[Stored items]
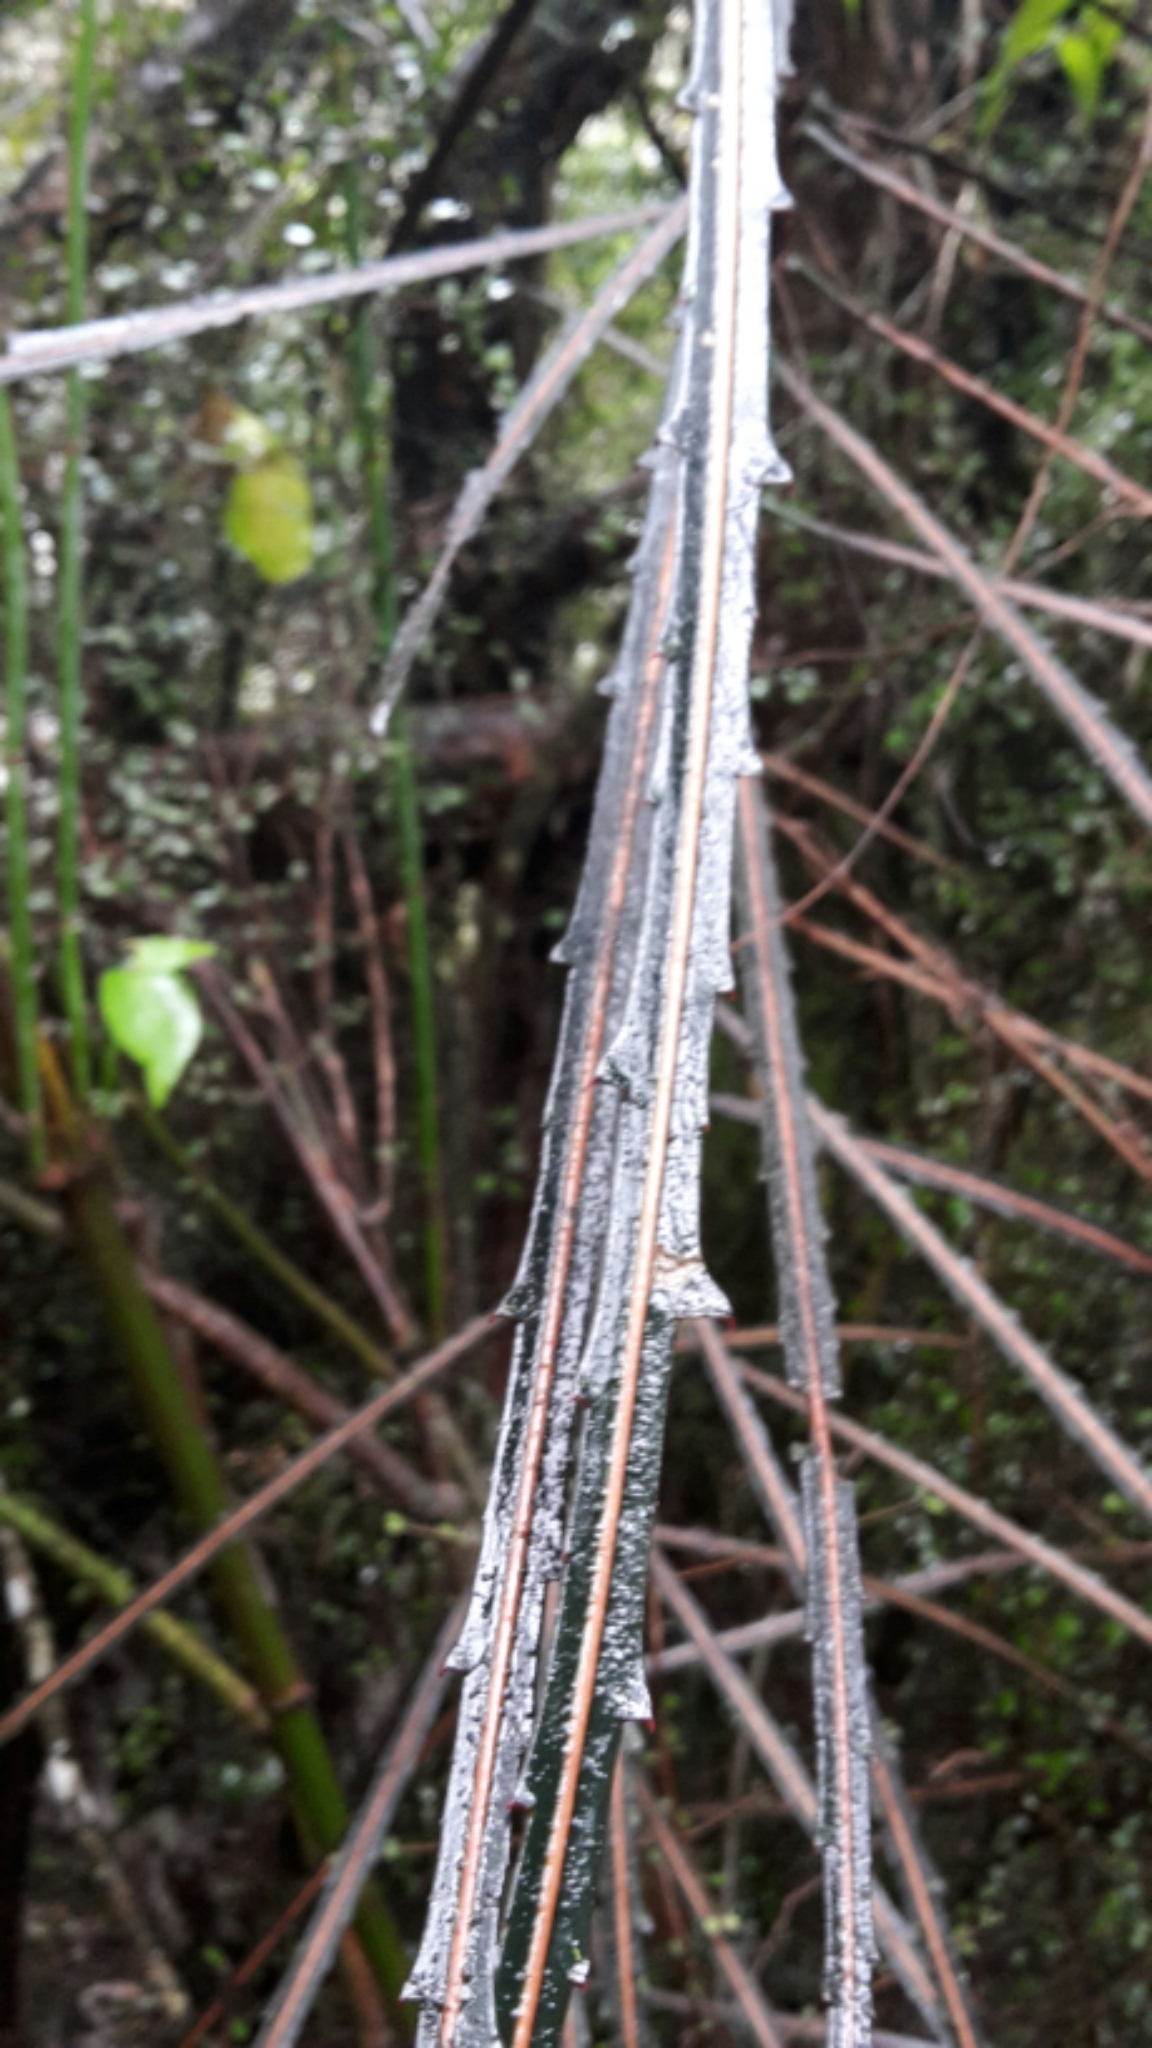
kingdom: Plantae
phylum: Tracheophyta
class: Magnoliopsida
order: Apiales
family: Araliaceae
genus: Pseudopanax
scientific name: Pseudopanax crassifolius
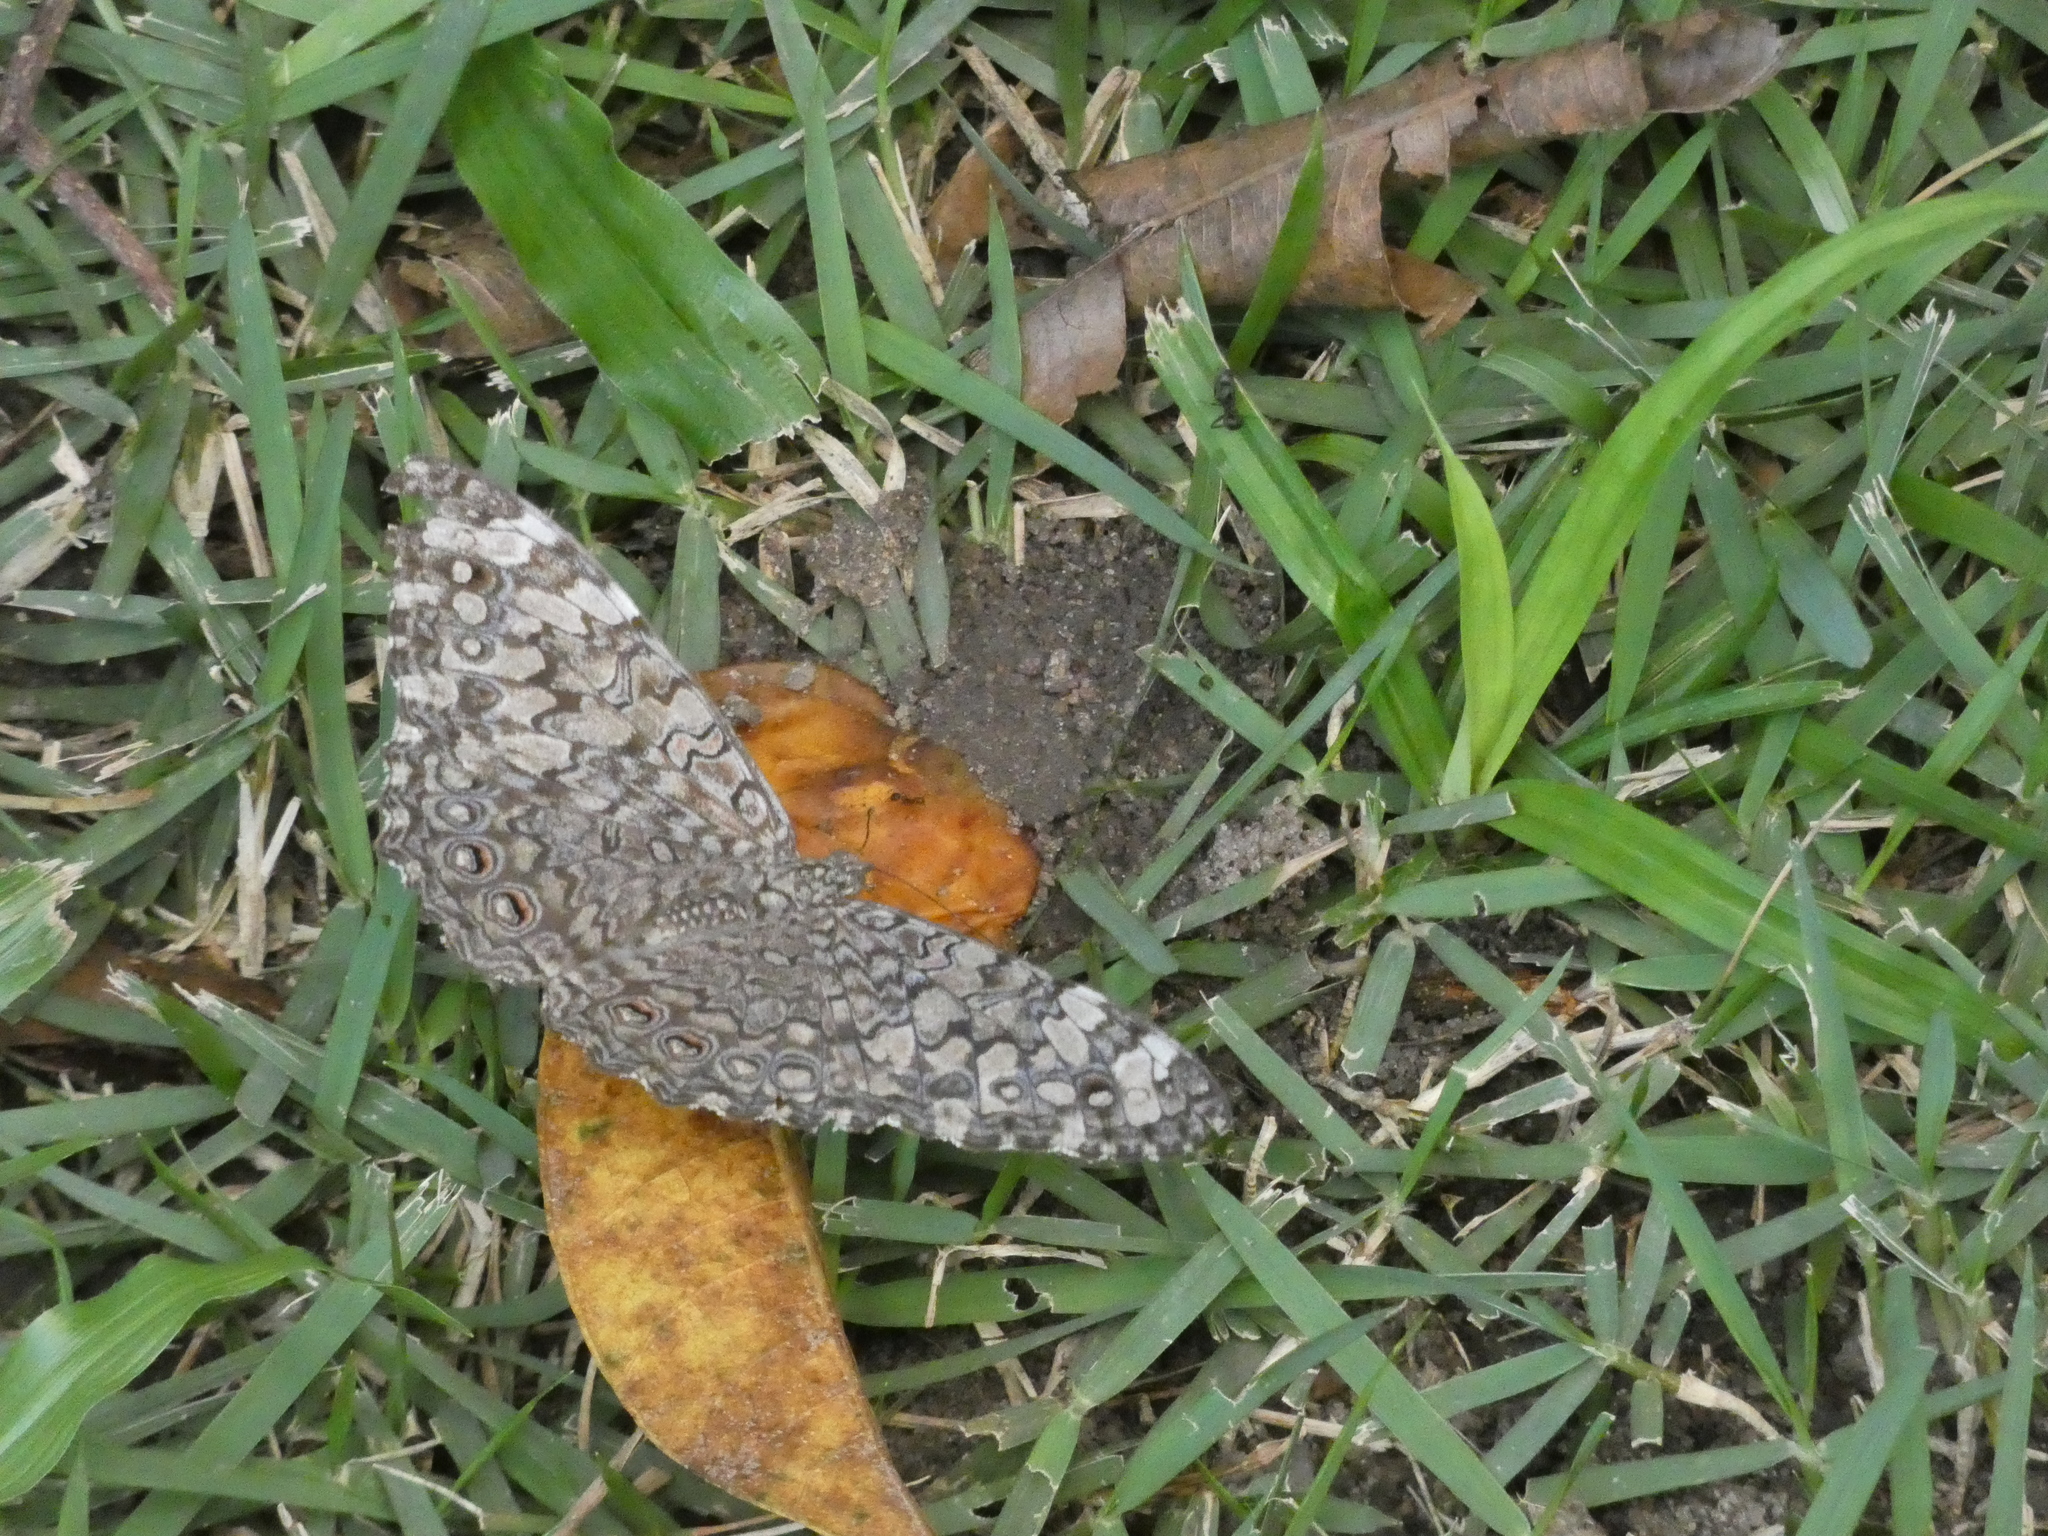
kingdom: Animalia
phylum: Arthropoda
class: Insecta
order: Lepidoptera
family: Nymphalidae
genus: Hamadryas
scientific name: Hamadryas februa
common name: Gray cracker
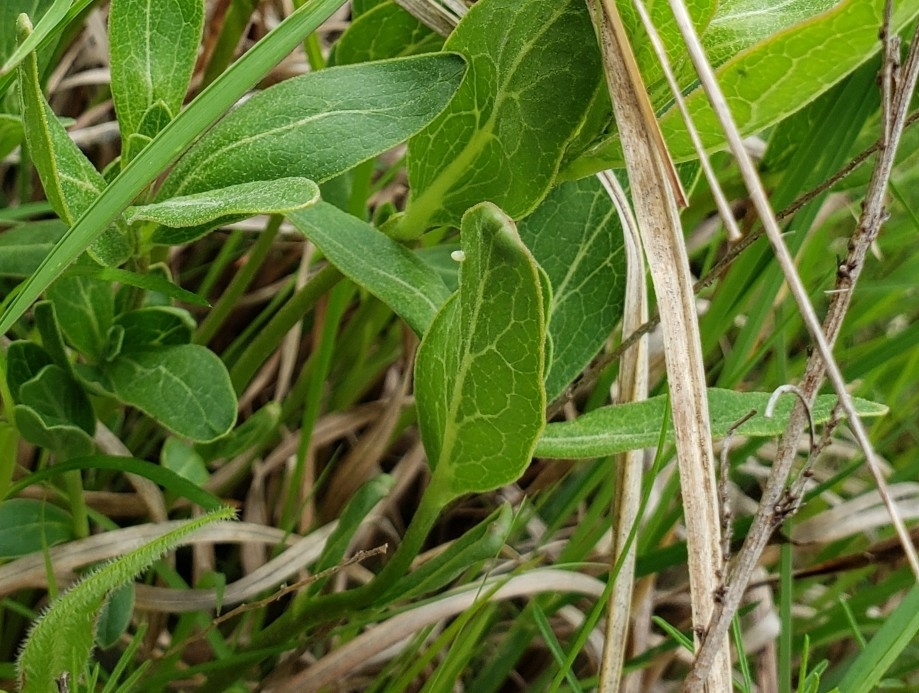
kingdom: Animalia
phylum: Arthropoda
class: Insecta
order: Lepidoptera
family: Nymphalidae
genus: Danaus
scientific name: Danaus plexippus
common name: Monarch
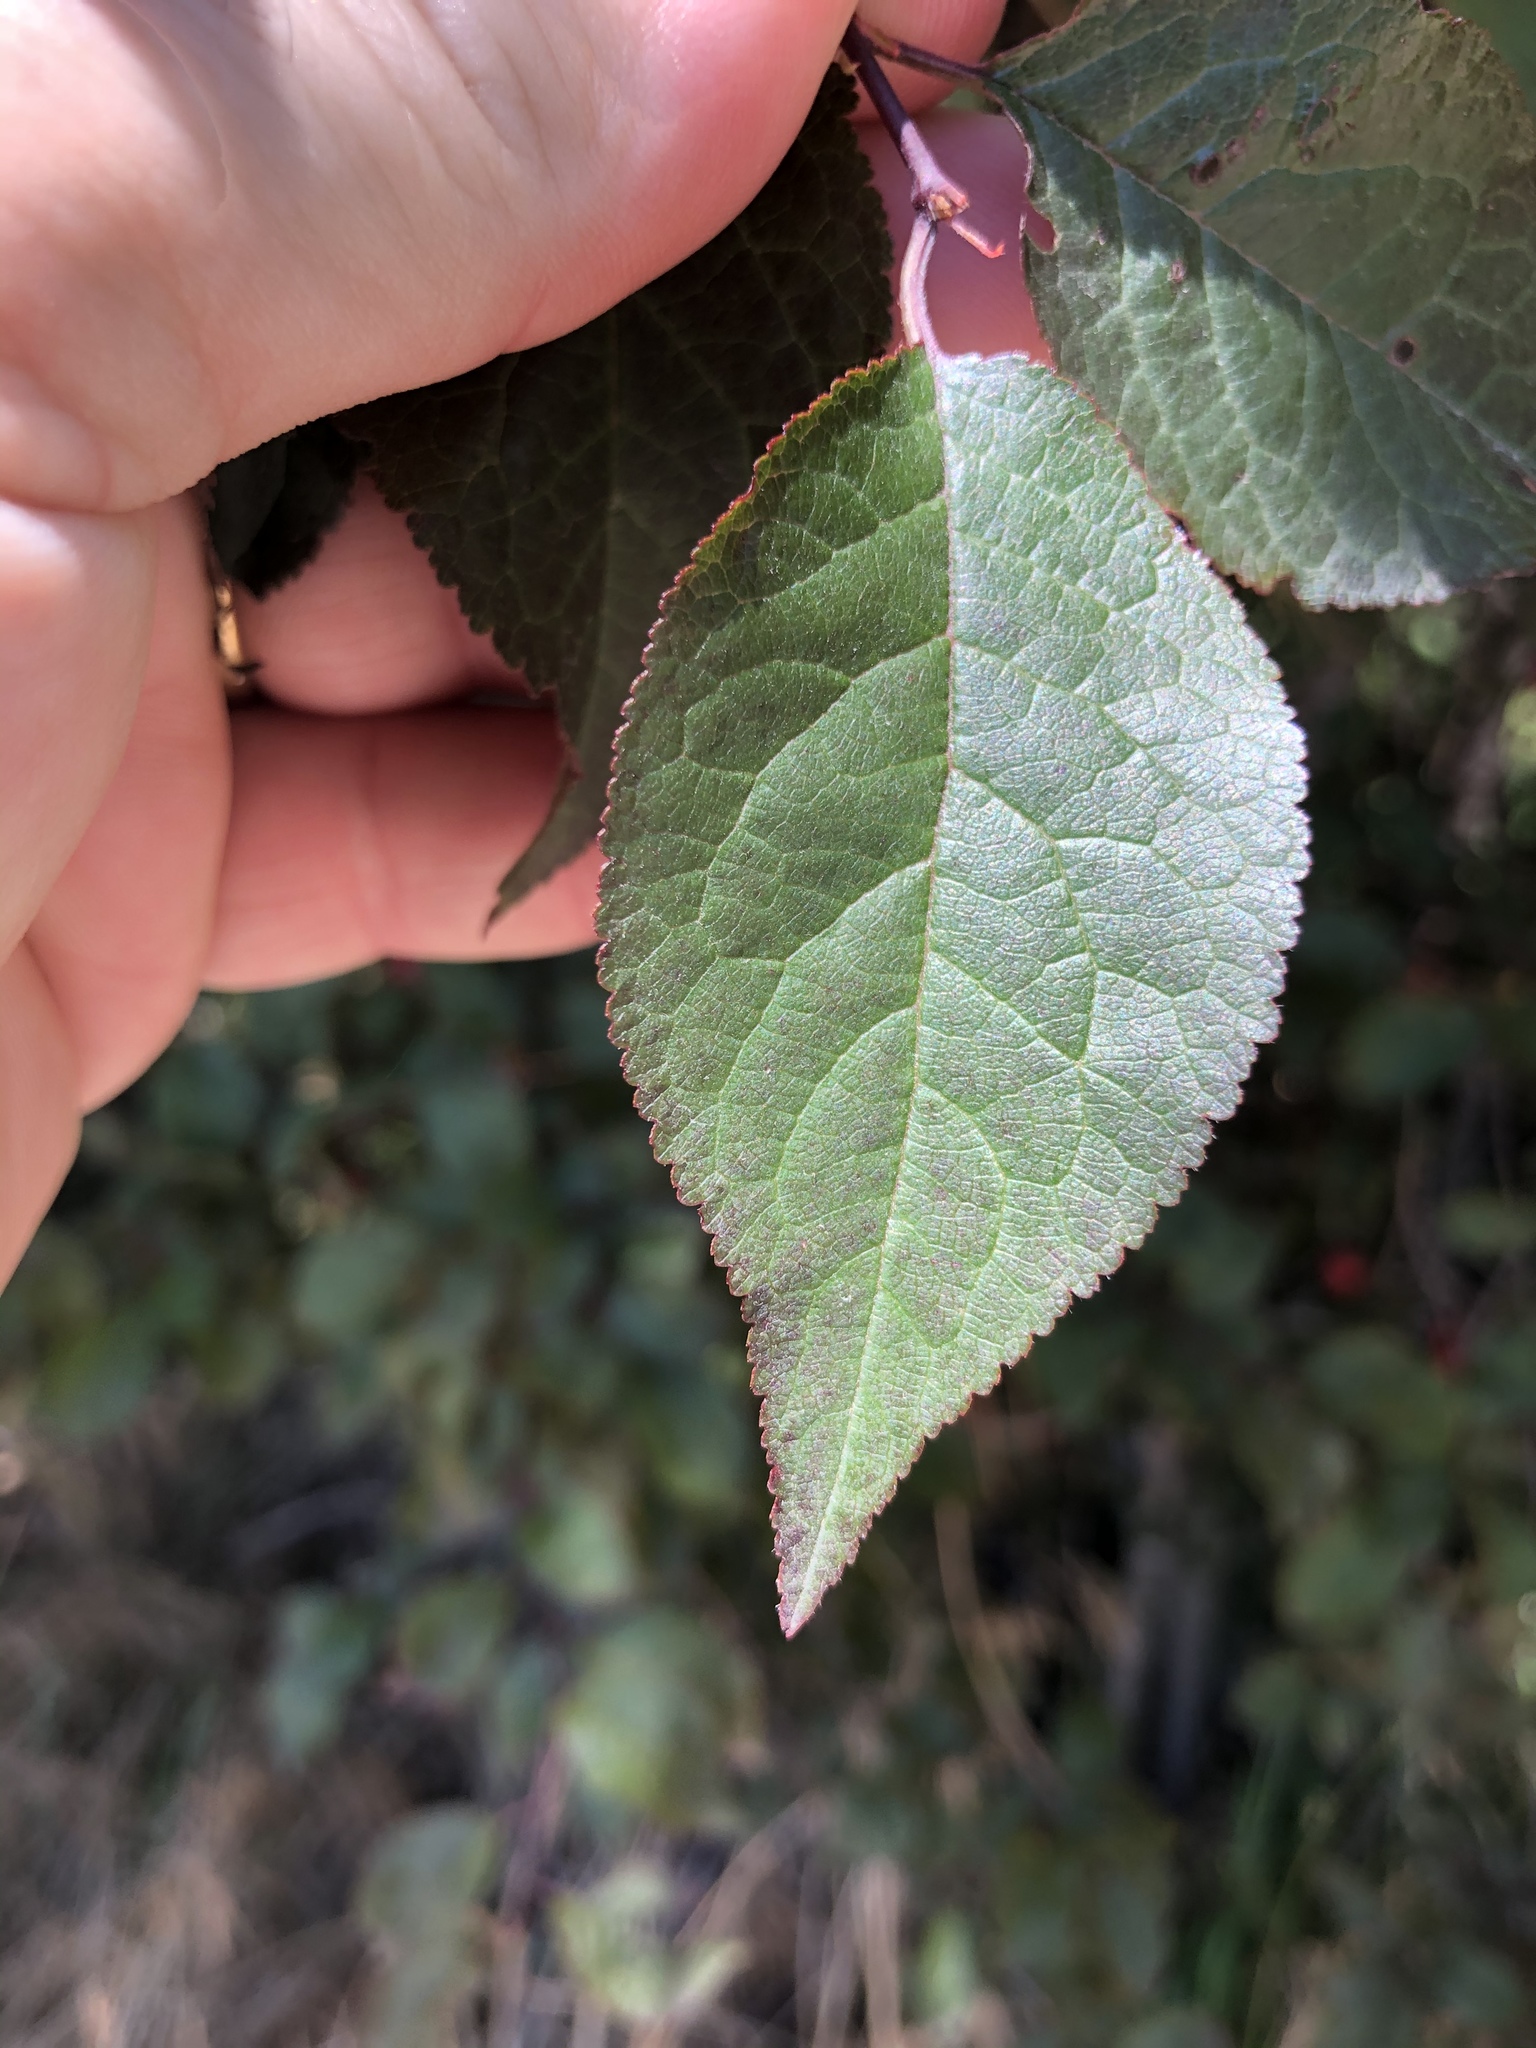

EXERCISE AIM:
Copy out every line of the entries above again, word for word, but leave out the pictures.

SOLUTION FOR THIS EXERCISE:
kingdom: Plantae
phylum: Tracheophyta
class: Magnoliopsida
order: Apiales
family: Araliaceae
genus: Pseudopanax
scientific name: Pseudopanax crassifolius
kingdom: Animalia
phylum: Arthropoda
class: Insecta
order: Lepidoptera
family: Nymphalidae
genus: Hamadryas
scientific name: Hamadryas februa
common name: Gray cracker
kingdom: Animalia
phylum: Arthropoda
class: Insecta
order: Lepidoptera
family: Nymphalidae
genus: Danaus
scientific name: Danaus plexippus
common name: Monarch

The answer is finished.